2025年後期のNHK連続テレビ小説『ばけばけ』は『知られぬ日本の面影』『怪談』などの名作文学を残した小泉八雲(パトリック・ラフカディオ・ハーン)さんと、彼を支え、さまざまな怪談を語った妻の小泉セツさんがモデルの物語です。
第4週目では、松野家を出奔した夫「銀二郎(演:寛一郎)」を連れ戻しに、「松野トキ(演:高石あかり)」が東京へやってきました。トキは銀二郎から松江に戻らず、一緒に東京で暮らそうと言われ、葛藤しています。

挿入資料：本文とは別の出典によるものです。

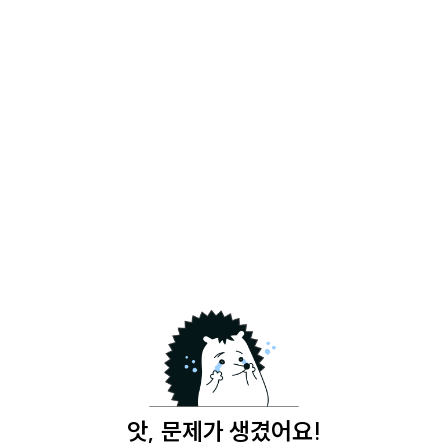
그라운드
앗, 문제가 생겼어요!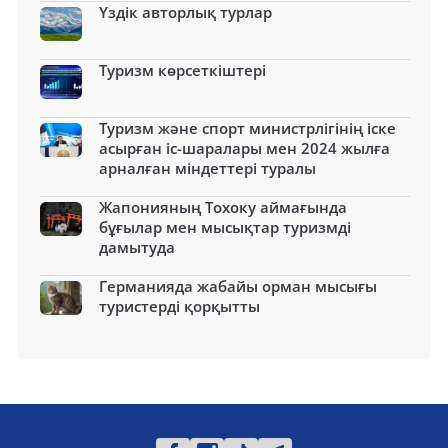
Үздік авторлық турлар
Туризм көрсеткіштері
Туризм және спорт министрлігінің іске
асырған іс-шаралары мен 2024 жылға
арналған міндеттері туралы
Жапонияның Тохоку аймағында
бұғылар мен мысықтар туризмді
дамытуда
Германияда жабайы орман мысығы
туристерді қорқытты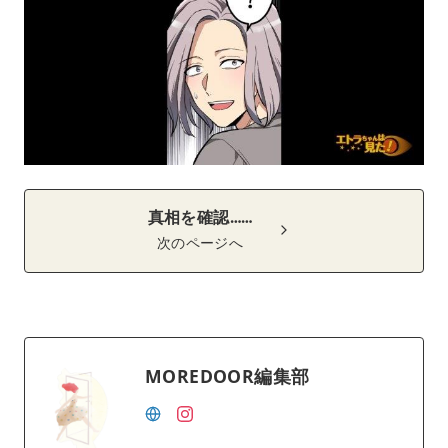
真相を確認……
次のページへ
MOREDOOR編集部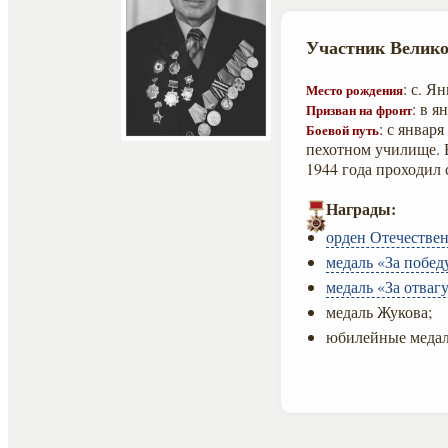
Участник Велико
: с. 
Место рождения
: в 
Призван на фронт
: с январ
Боевой путь
пехотном училище. В
1944 года проходил
Награды:
орден Отечествен
медаль «За побед
медаль «За отвагу
медаль Жукова;
юбилейные медал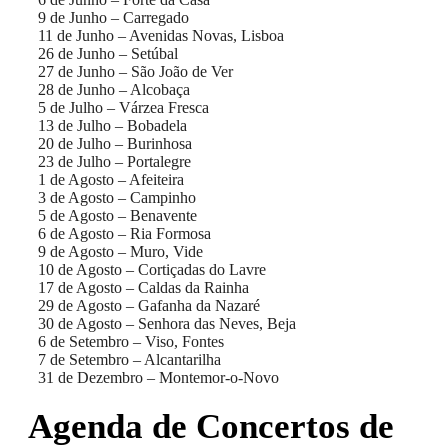
9 de Junho – Carregado
11 de Junho – Avenidas Novas, Lisboa
26 de Junho – Setúbal
27 de Junho – São João de Ver
28 de Junho – Alcobaça
5 de Julho – Várzea Fresca
13 de Julho – Bobadela
20 de Julho – Burinhosa
23 de Julho – Portalegre
1 de Agosto – Afeiteira
3 de Agosto – Campinho
5 de Agosto – Benavente
6 de Agosto – Ria Formosa
9 de Agosto – Muro, Vide
10 de Agosto – Cortiçadas do Lavre
17 de Agosto – Caldas da Rainha
29 de Agosto – Gafanha da Nazaré
30 de Agosto – Senhora das Neves, Beja
6 de Setembro – Viso, Fontes
7 de Setembro – Alcantarilha
31 de Dezembro – Montemor-o-Novo
Agenda de Concertos de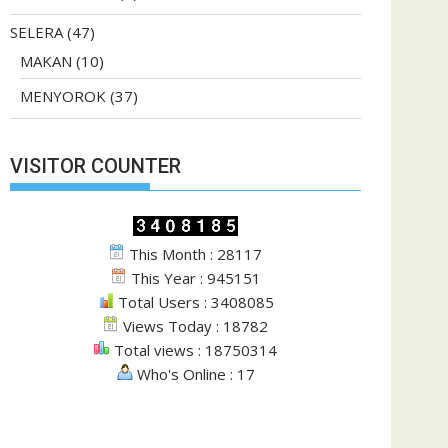
SELERA
(47)
MAKAN
(10)
MENYOROK
(37)
VISITOR COUNTER
This Month : 28117
This Year : 945151
Total Users : 3408085
Views Today : 18782
Total views : 18750314
Who's Online : 17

第1話の冒頭で描かれた通り、トキとこれから来日してくる「レフカダ・ヘブン(演:トミー・バストウ)」が夫婦になることは確定しているので、もうすぐ彼女と銀二郎が別れるのは間違いありません。また、史実を見ると、彼女には今後、離婚以外に大きな「転機」があるようです。
※ここから先の記事では『ばけばけ』のネタバレにつながる情報に触れています。
トキのモデル、小泉セツさん(1868年生まれ)は、生後7日で生家の小泉家の親戚の稲垣家に養子に出され、1886年に前田為二さんという男性を稲垣家の婿養子に迎えて結婚しました。しかし、為二さんは借金を抱えた稲垣家の貧しさや、養祖父の万右衛門さんから受ける厳しい重圧などに耐え兼ね、1年ほどで出奔してしまいます。
セツさんは為二さんを迎えに大阪まで行くも、冷たくあしらわれてしまい、ふたりは離婚することになりました。
セツさんと為二さんの正式な離婚が成立したのは、1890年1月13日のことです。その際、セツさんは松江市役所で、離婚だけでなく生家の小泉家に復籍する手続きを行い、稲垣セツから小泉セツに戻りました。
ただ、記録によれば、セツさんはその後も稲垣家の人びとと暮らしたそうです。それでも復籍した理由に関しては、夫の小泉湊さんに先立たれ困窮する、実母のチエさんを助ける目的もあったと言われています。
そして、セツさんは1891年2月頃に、住み込みの女中としてラフカディオ・ハーンさん(当時、松江の尋常中学校の英語教師をしていた)と出会い、同年に夫婦となりました。そして、ハーンさんは1896年2月に帰化してセツさんと正式に結婚し、小泉八雲に改名しています。
トキも今後どこかのタイミングで、雨清水家に復籍するのでしょうか。ネット上では、トキが雨清水家に戻れば「うしみずとき」と、「丑三つ時(うしみつどき)」に近い響きの名前になることが以前から話題になっていました。第1話で松野家総出で「丑の刻参り」をしていたのも、伏線だったのかもしれません。
怪談好きのトキらしい名前ですが、今後どうなるのでしょうか。
※高石あかりさんの「高」は「はしごだか」が正式表記。